Have you ever finished a book with the feeling “I have no idea what I think of this”? Well, that was me at the end of The Amber Spyglass. I cannot decide if I think it is brilliant or an overall bloody hot mess.
A book that tackles…
- Spirituality vs. religious fanaticism
- Fate / destiny
- Parental love and abuse
- Mental illness
- Sacrifice for the greater good
- Environmental awareness (or lack thereof which can lead to catastrophe)
- What happens after we die?
- Is there such a thing as a soul?
- Love in all its’ forms
- And so much more including everything except the kitchen sink.
…can go either way. The problem that I had with The Amber Spyglass is that it felt, well, all over the place from about 10%-75%. That’s a lot of pages of “huh”? Don’t get me wrong. I love it when an author surprises me but the story here wasn’t at all what I expected and, for the most part, that wasn’t a good thing.

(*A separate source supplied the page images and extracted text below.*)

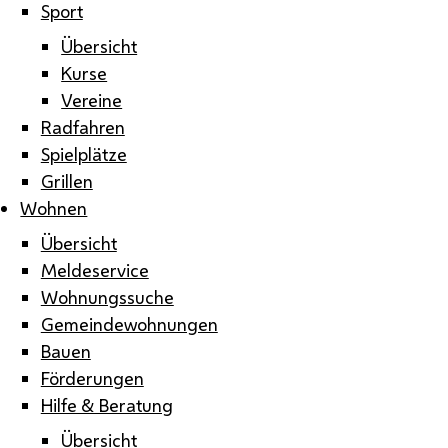
Sport
Übersicht
Kurse
Vereine
Radfahren
Spielplätze
Grillen
Wohnen
Übersicht
Meldeservice
Wohnungssuche
Gemeindewohnungen
Bauen
Förderungen
Hilfe & Beratung
Übersicht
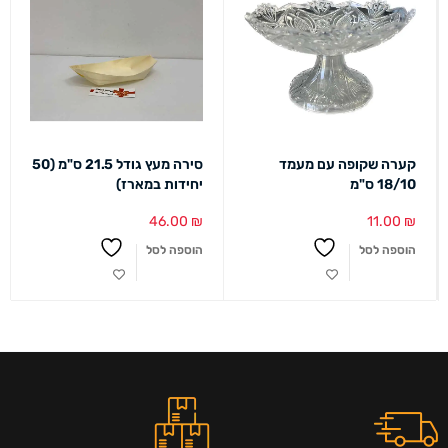
קערה שקופה עם מעמד
סירה מעץ גודל 21.5 ס"מ (50
18/10 ס"מ
יחידות במארז)
46.00
₪
11.00
₪
הוספה לסל
הוספה לסל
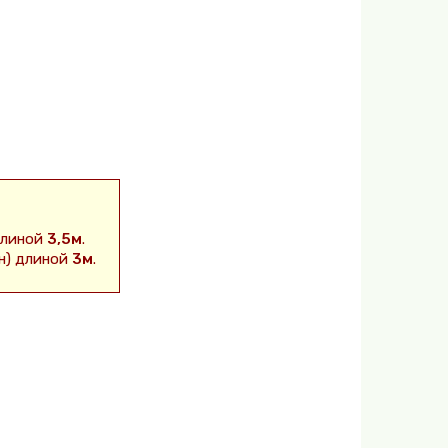
длиной
3,5м
.
н) длиной
3м
.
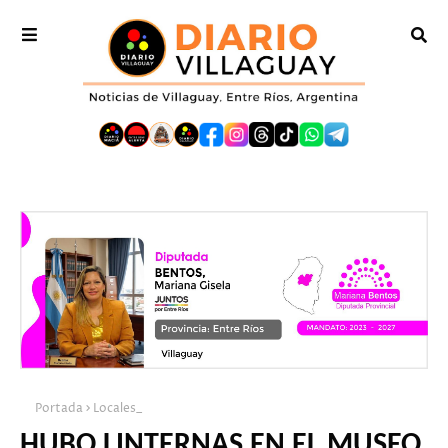
Portada
Locales_
HUBO LINTERNAS EN EL MUSEO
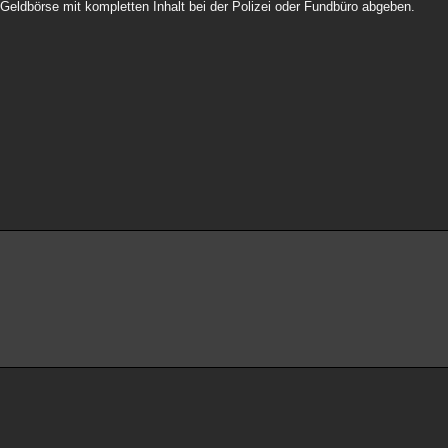
e Geldbörse mit kompletten Inhalt bei der Polizei oder Fundbüro abgeben.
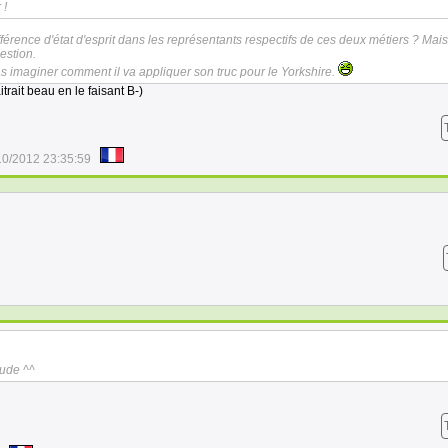
 !
férence d'état d'esprit dans les représentants respectifs de ces deux métiers ? Mais
uestion.
 imaginer comment il va appliquer son truc pour le Yorkshire.
itrait beau en le faisant B-)
10/2012 23:35:59
tude ^^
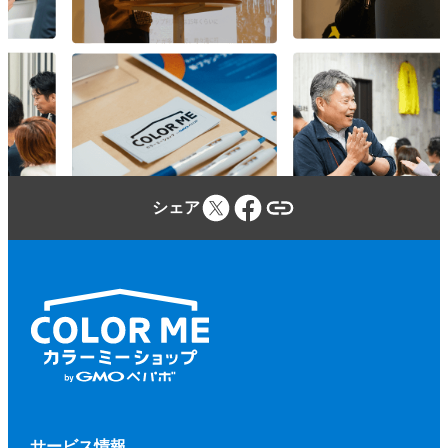
参加者は、カラーミーショップ利用規約、
本規約、本イベントに関する当社のウェブ
サイトに定める事項及び本イベントの開催
場所・施設等の定める規程等（併せて、以
下「本規約等」といいます。）を遵守しな
ければならないものとします。
参加者が本規約等に違反し、又は違反する
シェア
おそれがあると当社が判断した場合、当社
（当社が本イベントに関して業務を委託す
る第三者を含みます。）は、参加者に対し
て、参加申込みの拒否、参加の取り消しを
いつでもできるものとします。
前項に基づく措置を行う場合、当社は、そ
の理由等を参加者に開示する義務を負わな
いものとします。
第２項に基づく、参加申込みの拒否、参加
サービス情報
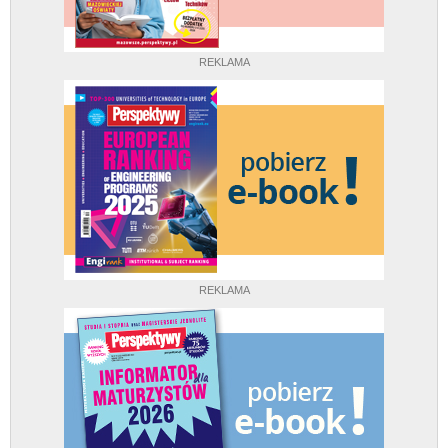
REKLAMA
REKLAMA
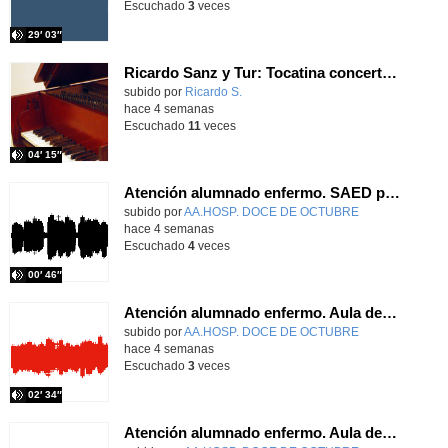
Escuchado
3
veces
29′ 03″
Ricardo Sanz y Tur: Tocatina concertante al aire español
subido por
Ricardo S.
-
hace 4 semanas
Escuchado
11
veces
04′ 15″
Atención alumnado enfermo. SAED primaria. José Nesh-Nash García
Contenido educativo.
subido por
AA.HOSP. DOCE DE OCTUBRE
-
hace 4 semanas
Escuchado
4
veces
00′ 46″
Atención alumnado enfermo. Aula dentro del hospital. Sara Martín Fernández.
Contenido educativo.
subido por
AA.HOSP. DOCE DE OCTUBRE
-
hace 4 semanas
Escuchado
3
veces
02′ 34″
Atención alumnado enfermo. Aula dentro del hospital. Rosa María Poza Hervás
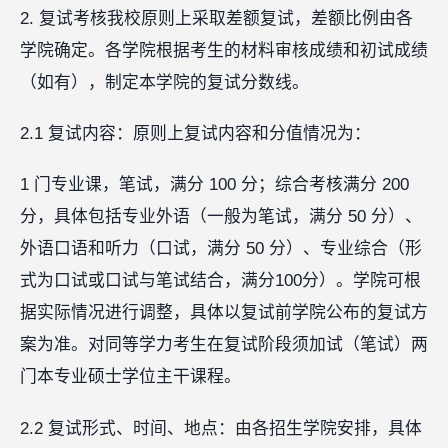
2. 复试考核我校原则上采取差额复试，差额比例由各
学院确定。各学院根据考生的材料审核成绩和初试成绩
（如有），制定本学院的复试分数线。
2.1 复试内容：原则上复试内容和分值情况为：
1 门专业课，笔试，满分 100 分；综合考核满分 200
分，具体包括专业外语（一般为笔试，满分 50 分）、
外语口语和听力（口试，满分 50 分）、专业综合（形
式为口试或口试与笔试结合，满分100分）。学院可根
据实际情况进行调整，具体以复试前学院公布的复试方
案为准。对同等学力考生在复试阶段须加试（笔试）两
门本专业硕士学位主干课程。
2.2 复试形式、时间、地点：由各招生学院安排，具体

However, the ending. The ending. I loved it with all the feels my tiny and now-broken heart can muster. It was flipping fantastic.
I’m going to leave this as 3/5 stars for now. My plan is to re-read this series in a few years to see if I further appreciate this installment once I know the end-game.
P.S. I know I’ve harped on this series being categorized as ‘children’s books’ so I can’t just ignore that in this review. I firmly believe children should read books that challenge them both intellectually and emotionally. However, there are some heavy themes in this series and specifically in this installment. If your child is reading this, be sure to read it yourself and talk to them about it. And, if you are very particular about sexual innuendo in what your child reads, just be aware. It wasn’t over the top but there is definitely a sexual undertone in several scenes. You might need to have “the talk” with your child after they read about Ms. Coulter and Metatron.